| TEXTE À LIRE |
# # # # #

CONCLUSION GENERALE
Au terme de cette investigation, nous retenons que la
pensée politique de Machiavel est de toute évidence une
nouveauté par rapport à la pensée politique de son temps.
C'est cette nouveauté que nous avons tenté de cerner tout au long
de notre analyse. Au moins, pour la première fois, un penseur refuse de
suivre les conceptions politiques traditionnelles qui étaient
jugées incontournables à cette époque. Machiavel ne
construit pas une république idéale. Il ne cherche pas non plus
à proposer les conditions du bonheur. Il ne se pose même pas des
questions sur le rapport entre la cité de Dieu et la cité
terrestre, mais il décrit lucidement les mécanismes par lesquels
le pouvoir s'acquiert et se conserve. C'est dans ce sens qu'il est
considéré comme le fondateur de la science politique. Le
réalisme politique dont parle Machiavel dans Le Prince,
nous a conduit à apprécier l'agir politique des hommes politiques
en Afrique, plus particulièrement ceux de notre pays.
Dans le premier chapitre, Machiavel nous montre qu'il est
nécessaire qu'un Etat soit fort, c'est à dire capable de
défendre son peuple contre toute autre puissance qui peut l'assujettir.
C'est ainsi que notre auteur oriente sa théorie politique, d'un point de
vue concret (réaliste), contrairement à Platon et Aristote qui
l'ont traité d'un point de vue idéal (imaginaire). Pour notre
auteur, la politique est un art par lequel le maintien et la perte du pouvoir
dépend de celui qui gouverne. C'est pourquoi il est nécessaire
que le prince se dote des moyens appropriés s'il ne veut sa perte et
celle de son Etat.
Dans cette analyse des moyens, Machiavel pousse sa
réflexion très loin. Il faut par exemple faire usage de la force
en cas de nécessité ; paraitre devant le peuple sous la
forme d'une autorité incontestable capable d'imposer la force, et
être craint, sans pour autant être détesté. La
virtù est une des manières de manifester cette force.
Une virtù qui doit devenir violence pour organiser l'Etat.
C'est pourquoi Machiavel pose la force armée (l'armée nationale)
comme la meilleure force militaire sur laquelle le prince devrait s'appuyer
pour un bon gouvernement d'un Etat. Etant donné que toutes les autres
forces sont dangereuses, le prince qui veut bien gouverner devrait compter sur
l'armée nationale seule.

# # # # #

| DONNÉES FOURNIES |
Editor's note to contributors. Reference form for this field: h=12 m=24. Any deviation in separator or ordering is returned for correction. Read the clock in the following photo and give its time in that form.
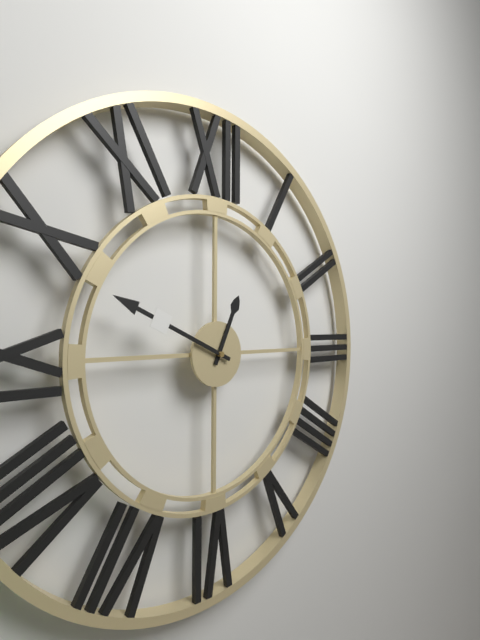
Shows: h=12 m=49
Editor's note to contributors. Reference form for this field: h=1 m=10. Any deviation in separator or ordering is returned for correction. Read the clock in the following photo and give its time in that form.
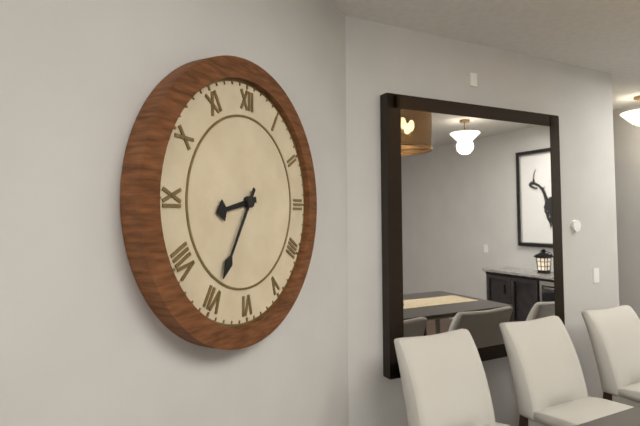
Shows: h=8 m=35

# # # # #

| CONSIGNE 1 |
Relevez, dans la conclusion sur la pensée politique de Machiavel, les trois choses que Machiavel, d'après ce texte, ne fait pas.
| CONSIGNE 2 |
Prolongez la conclusion sur la pensée politique de Machiavel au-delà de sa dernière phrase.

| RÉPONSE RÉDIGÉE 1 |
- Il ne construit pas une république idéale.
- Il ne cherche pas à proposer les conditions du bonheur.
- Il ne se pose pas de questions sur le rapport entre la cité de Dieu et la cité terrestre.

| RÉPONSE RÉDIGÉE 2 |
En rapport avec la loi d'une Etat, nous avons traité du
rapport entre la force et la loi. Cette loi est édictée par le
prince pour bien asseoir son pouvoir. Mais, une loi sans la force de l'ordre
n'est-elle pas sans valeur ? Dès la loi doit être
accompagnée par la force de l'ordre qui lui sert d'auxiliaire, vue que
c'est grâce à elle que son application est rendue effective.
Aussi, certaines considérations sur la question du mal
politique, mieux de la dialectique entre le mal et le bien ont fait l'objet de
notre réflexion dans le second chapitre de notre travail. En effet, nous
retenons que pour Machiavel, le mal est mal. Et, il sait ce que signifient la
cruauté et l'avarice. Ce sont des vices, même s'ils peuvent
faciliter la conquête et le maintien au pouvoir. Dans cette optique,
Machiavel ne nous enseigne pas le mal pour le mal, il nous montre simplement
comment utiliser le mal tout en s'opposant à une cruauté
féroce, aveugle qui d'ailleurs cause la ruine du prince.
Par ailleurs, dans le troisième chapitre, nous avons
essayé de concilier la politique et l'éthique. L'analyse nous a
montré que le jugement politique ne s'oppose pas au jugement moral.
Contrairement, à la conception de Machiavel qui pose une nette
séparation entre la politique et l'éthique. Pour nous, la
politique doit tenir compte de la morale pour être légitime. En ce
sens, nous pensons qu'il n'est pas permis d'utiliser tous les moyens en vue du
bien commun. C'est ainsi, tout en nous situant dans la perspective de
Machiavel, à savoir la quête de l'unité de l'Italie, nous
ne pouvons pas souscrire à une telle théorie politique. La
conquête et le maintien du pouvoir peuvent emprunter d'autres voies
respectueuses de l'homme et de la quête de sa perfection.
En outre, s'il est vrai que la pensée politique de
Machiavel inspire encore de nombreux hommes politiques, surtout en Afrique,
elle est cependant une pensée dangereuse. En tant que telle, elle doit
être critiquée. L'intérêt d'une telle pensée,
c'est de nous avoir révélé la dure réalité
de la pratique politique qui appelle notre engagement et notre prudence dans
tout commerce avec les hommes politiques. Toutefois, au-delà de toute
considération, la politique n'est pas à diaboliser parce qu'elle
est essentielle à la vie des hommes, mais elle n'est pas à
regarder avec naïveté. Pour l'aborder, nous devons avoir
réalisme et lucidité.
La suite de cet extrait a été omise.